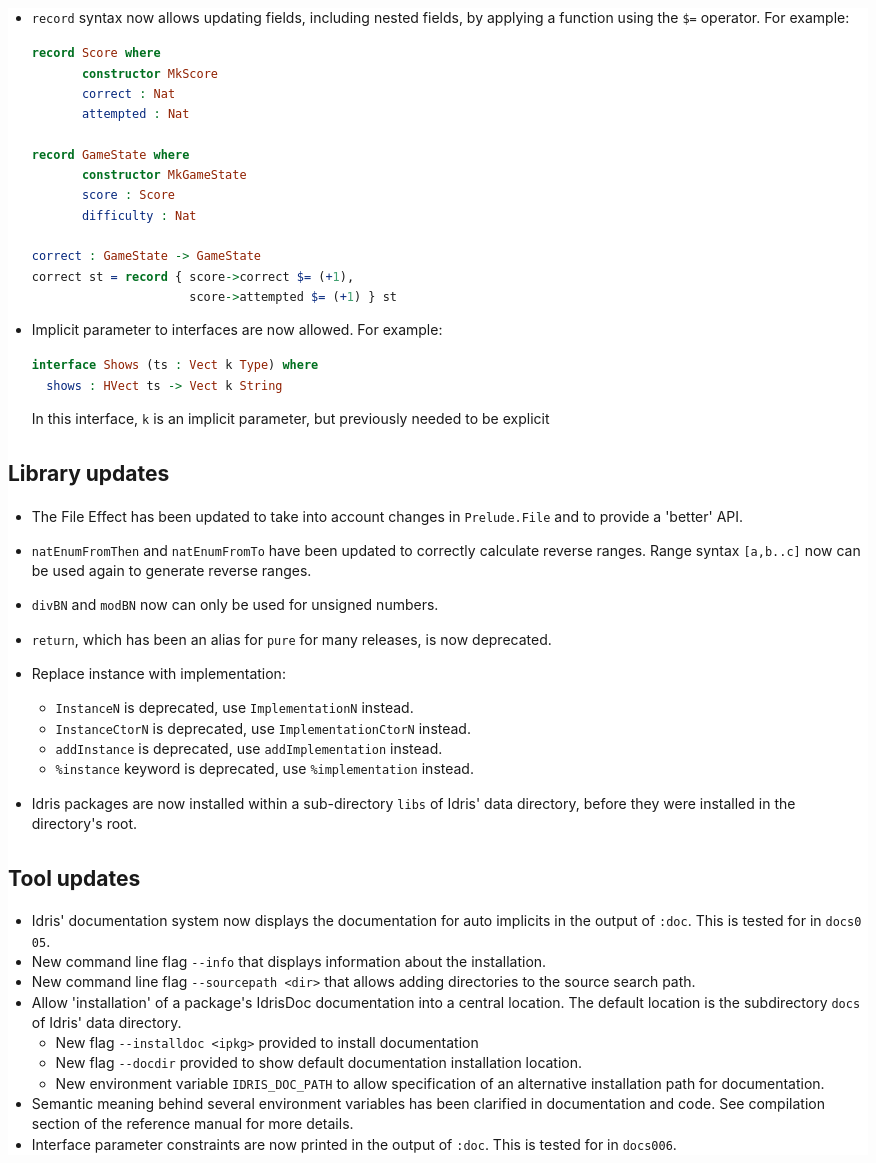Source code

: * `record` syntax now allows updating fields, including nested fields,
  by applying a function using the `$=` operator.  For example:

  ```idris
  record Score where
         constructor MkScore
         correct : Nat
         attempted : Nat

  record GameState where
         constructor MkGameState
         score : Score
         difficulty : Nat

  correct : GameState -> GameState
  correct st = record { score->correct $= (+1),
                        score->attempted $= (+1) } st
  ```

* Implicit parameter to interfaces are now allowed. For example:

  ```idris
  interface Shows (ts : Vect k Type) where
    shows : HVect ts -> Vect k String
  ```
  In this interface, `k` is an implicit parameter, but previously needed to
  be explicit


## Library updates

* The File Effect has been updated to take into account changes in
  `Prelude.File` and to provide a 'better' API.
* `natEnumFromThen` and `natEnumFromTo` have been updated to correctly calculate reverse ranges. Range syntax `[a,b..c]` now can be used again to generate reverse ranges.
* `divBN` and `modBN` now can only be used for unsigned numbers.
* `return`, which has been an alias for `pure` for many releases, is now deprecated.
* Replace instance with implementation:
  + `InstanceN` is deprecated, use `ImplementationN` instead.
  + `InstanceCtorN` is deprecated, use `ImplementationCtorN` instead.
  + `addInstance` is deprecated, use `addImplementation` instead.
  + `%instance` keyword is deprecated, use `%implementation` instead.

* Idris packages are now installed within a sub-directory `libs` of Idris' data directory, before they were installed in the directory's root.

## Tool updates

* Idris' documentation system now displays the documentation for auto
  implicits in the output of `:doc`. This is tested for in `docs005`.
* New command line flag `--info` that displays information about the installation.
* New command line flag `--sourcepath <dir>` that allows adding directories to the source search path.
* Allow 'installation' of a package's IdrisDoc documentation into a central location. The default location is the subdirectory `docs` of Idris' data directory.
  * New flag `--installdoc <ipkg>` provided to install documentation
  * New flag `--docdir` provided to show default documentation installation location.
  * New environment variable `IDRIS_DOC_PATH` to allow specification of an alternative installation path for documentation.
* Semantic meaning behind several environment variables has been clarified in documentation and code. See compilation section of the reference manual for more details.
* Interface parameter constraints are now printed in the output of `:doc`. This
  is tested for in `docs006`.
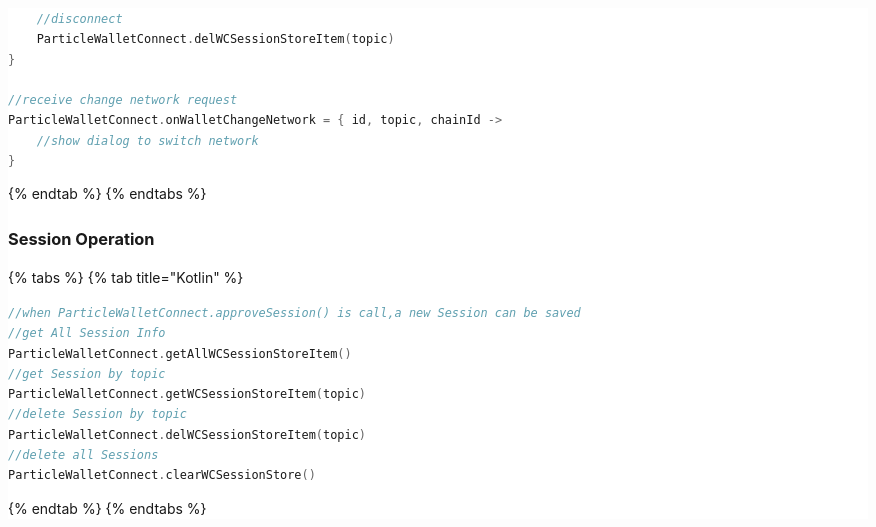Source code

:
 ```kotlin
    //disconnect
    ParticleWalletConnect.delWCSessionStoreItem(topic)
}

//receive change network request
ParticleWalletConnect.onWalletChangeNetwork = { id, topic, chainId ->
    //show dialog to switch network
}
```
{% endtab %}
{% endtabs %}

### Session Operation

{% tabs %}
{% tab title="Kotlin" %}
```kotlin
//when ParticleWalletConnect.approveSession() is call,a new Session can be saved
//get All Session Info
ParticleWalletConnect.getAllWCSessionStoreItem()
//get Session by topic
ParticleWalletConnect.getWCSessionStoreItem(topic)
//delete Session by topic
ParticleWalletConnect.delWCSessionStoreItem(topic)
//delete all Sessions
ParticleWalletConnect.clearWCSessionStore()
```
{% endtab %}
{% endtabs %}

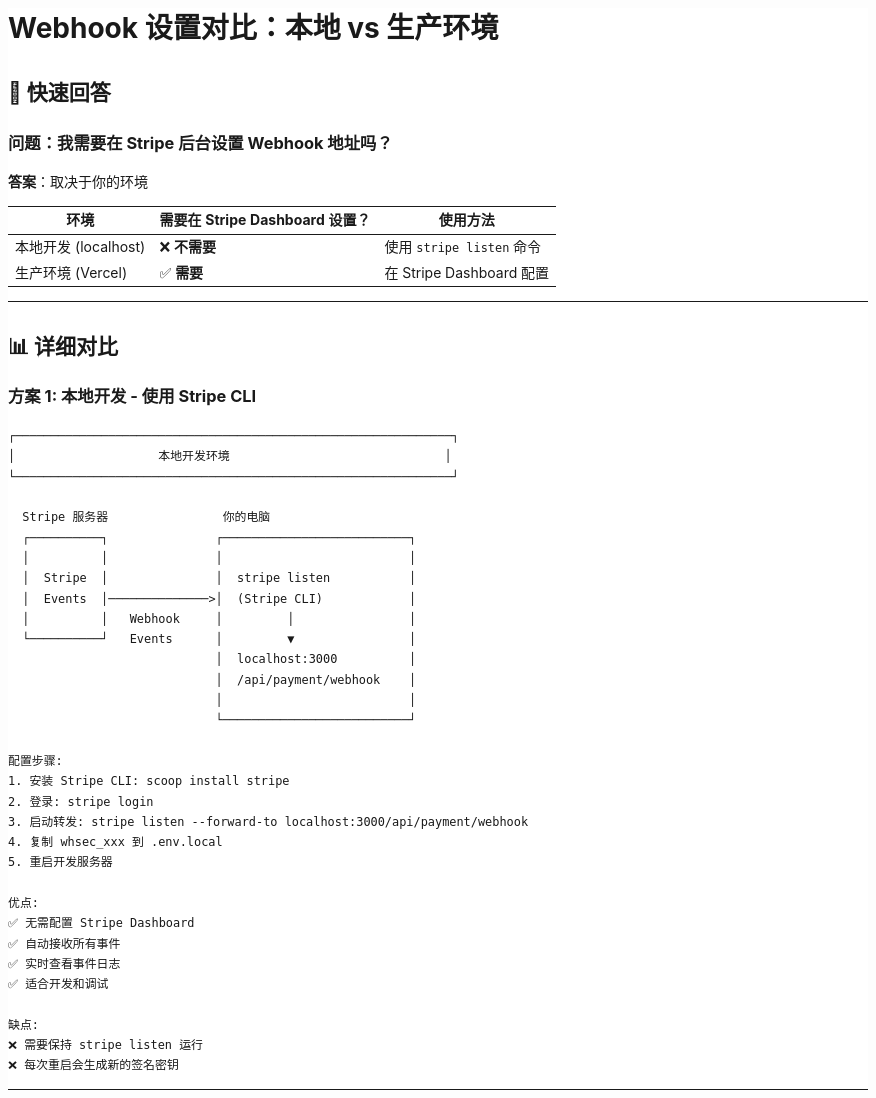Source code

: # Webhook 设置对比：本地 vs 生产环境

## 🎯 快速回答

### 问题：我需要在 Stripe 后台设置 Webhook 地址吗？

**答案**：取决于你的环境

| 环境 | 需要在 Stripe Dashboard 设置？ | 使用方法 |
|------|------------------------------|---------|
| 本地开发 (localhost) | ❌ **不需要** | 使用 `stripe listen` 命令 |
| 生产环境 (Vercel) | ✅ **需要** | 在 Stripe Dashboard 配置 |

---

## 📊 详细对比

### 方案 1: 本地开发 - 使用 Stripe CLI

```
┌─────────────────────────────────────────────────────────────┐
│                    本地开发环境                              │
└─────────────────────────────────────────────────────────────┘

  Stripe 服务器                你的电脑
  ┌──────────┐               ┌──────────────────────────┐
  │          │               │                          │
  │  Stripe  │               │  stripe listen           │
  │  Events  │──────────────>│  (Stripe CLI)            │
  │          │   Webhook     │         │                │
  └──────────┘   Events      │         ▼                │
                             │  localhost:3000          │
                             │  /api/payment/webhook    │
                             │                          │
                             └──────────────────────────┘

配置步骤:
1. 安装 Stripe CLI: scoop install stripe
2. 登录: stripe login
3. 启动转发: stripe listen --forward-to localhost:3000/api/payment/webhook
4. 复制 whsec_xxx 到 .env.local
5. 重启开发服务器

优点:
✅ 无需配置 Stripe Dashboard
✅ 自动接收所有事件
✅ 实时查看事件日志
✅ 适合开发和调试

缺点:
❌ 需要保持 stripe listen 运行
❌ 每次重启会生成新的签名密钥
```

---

---*---

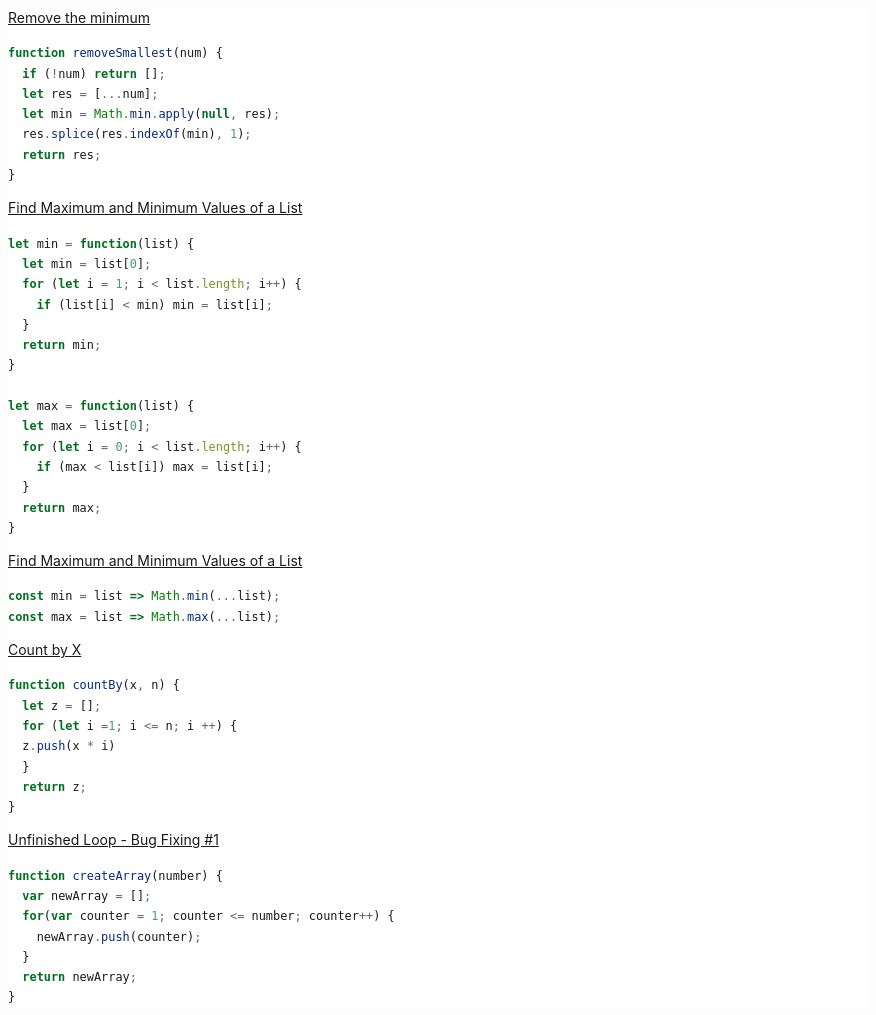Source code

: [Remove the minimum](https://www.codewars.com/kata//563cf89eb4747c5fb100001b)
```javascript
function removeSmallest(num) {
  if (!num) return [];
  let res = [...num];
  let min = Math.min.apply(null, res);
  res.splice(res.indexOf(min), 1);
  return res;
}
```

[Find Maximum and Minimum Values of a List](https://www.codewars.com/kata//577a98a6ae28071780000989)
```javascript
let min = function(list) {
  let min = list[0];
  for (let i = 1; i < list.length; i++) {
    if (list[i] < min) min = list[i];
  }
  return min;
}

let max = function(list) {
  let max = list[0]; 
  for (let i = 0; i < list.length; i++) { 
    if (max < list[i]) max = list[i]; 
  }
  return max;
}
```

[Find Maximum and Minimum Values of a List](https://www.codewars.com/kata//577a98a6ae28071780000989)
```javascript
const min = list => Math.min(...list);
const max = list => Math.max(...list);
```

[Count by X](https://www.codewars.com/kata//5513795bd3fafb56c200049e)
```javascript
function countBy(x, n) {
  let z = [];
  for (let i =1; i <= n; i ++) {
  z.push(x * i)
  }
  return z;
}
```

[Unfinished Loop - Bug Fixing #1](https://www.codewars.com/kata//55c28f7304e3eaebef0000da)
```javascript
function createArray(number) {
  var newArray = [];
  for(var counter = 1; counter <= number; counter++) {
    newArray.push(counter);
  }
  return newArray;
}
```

---*---

» **Exercise description**: If a line in the entries above has the word "parameter", copy it.

» **Reply to the exercise**:
* Implicit parameter to interfaces are now allowed. For example:
  In this interface, `k` is an implicit parameter, but previously needed to
* Interface parameter constraints are now printed in the output of `:doc`. This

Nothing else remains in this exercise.